Media State . . . . . . . . . . . : Media disconnected

Tunnel adapter Local Area Connection* 9:

Media State . . . . . . . . . . . : Media disconnected

Tunnel adapter Local Area Connection* 11:

Tunnel adapter Local Area Connection* 12:

Media State . . . . . . . . . . . : Media disconnected

Tunnel adapter Local Area Connection* 13:

Media State . . . . . . . . . . . : Media disconnected

Tunnel adapter Local Area Connection* 14:

Media State . . . . . . . . . . . : Media disconnected

 

[drebo]

Originally posted by: palswimipconfig /all (with edits):

Windows IP Configuration
...
IPv4 Address. . . . . . . . . . . : 192.168.0.XXX (Preferred)
Subnet Mask . . . . . . . . . . . : 255.255.255.0
Default Gateway . . . . . . . . . :
DNS Servers . . . . . . . . . . . : ::1
127.0.0.1
...

Well there's your problem. No Default Gateway specified. That means your server will never be able to access any network outside your local 192.168.0.0/24 network.
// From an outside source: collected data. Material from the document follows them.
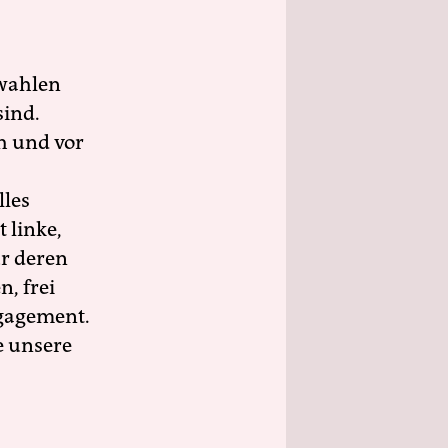
wahlen
sind.
h und vor
lles
 linke,
ür deren
n, frei
ngagement.
e unsere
Add the IP of your router in the interface's Default Gateway field and all your problems should be fixed.

 

[Crusty]

Yep, with no default gateway your Server doesn't know where to send traffic that isn't in it's local network.

 

[palswim]

Originally posted by: palswim

Originally posted by: Crusty
Are you sure DNS server has Internet access?

ipconfig /all (with edits):

Ethernet adapter Local Area Connection:
Default Gateway . . . . . . . . . :

I noticed this line and I guess somehow I had cleared my gateway. I re-set it to my router's IP address, and now I have connectivity. ¡Ay Caramba!

 

[palswim]

And I failed to refresh the forums, so I didn't see you guys' replies, either. Haha.

 

[Crusty]

It's always a good idea to set static IP's for all of your servers and use DHCP for all the client computers. DHCP reservations are okay, but if something happens to your firewall and you have to replace it you will lose connectivity to your servers until you reconfigure your firewall to have the DHCP reservations set again and if you didn't happen to write down those MAC addresses you have to go back to your servers and rebuild the rules manually.

 

[palswim]

Originally posted by: Crusty
It's always a good idea to set static IP's for all of your servers and use DHCP for all the client computers. DHCP reservations are okay, but if something happens to your firewall and you have to replace it you will lose connectivity to your servers until you reconfigure your firewall to have the DHCP reservations set again and if you didn't happen to write down those MAC addresses you have to go back to your servers and rebuild the rules manually.

I have set a static IP on my server and my clients use DHCP, but I can't quite tell what you're saying. I use DHCP reservations within the server's DHCP server. My router now functions only as a NAT machine and port forwarder. I believe you're saying that I should have this type of configuration, yes?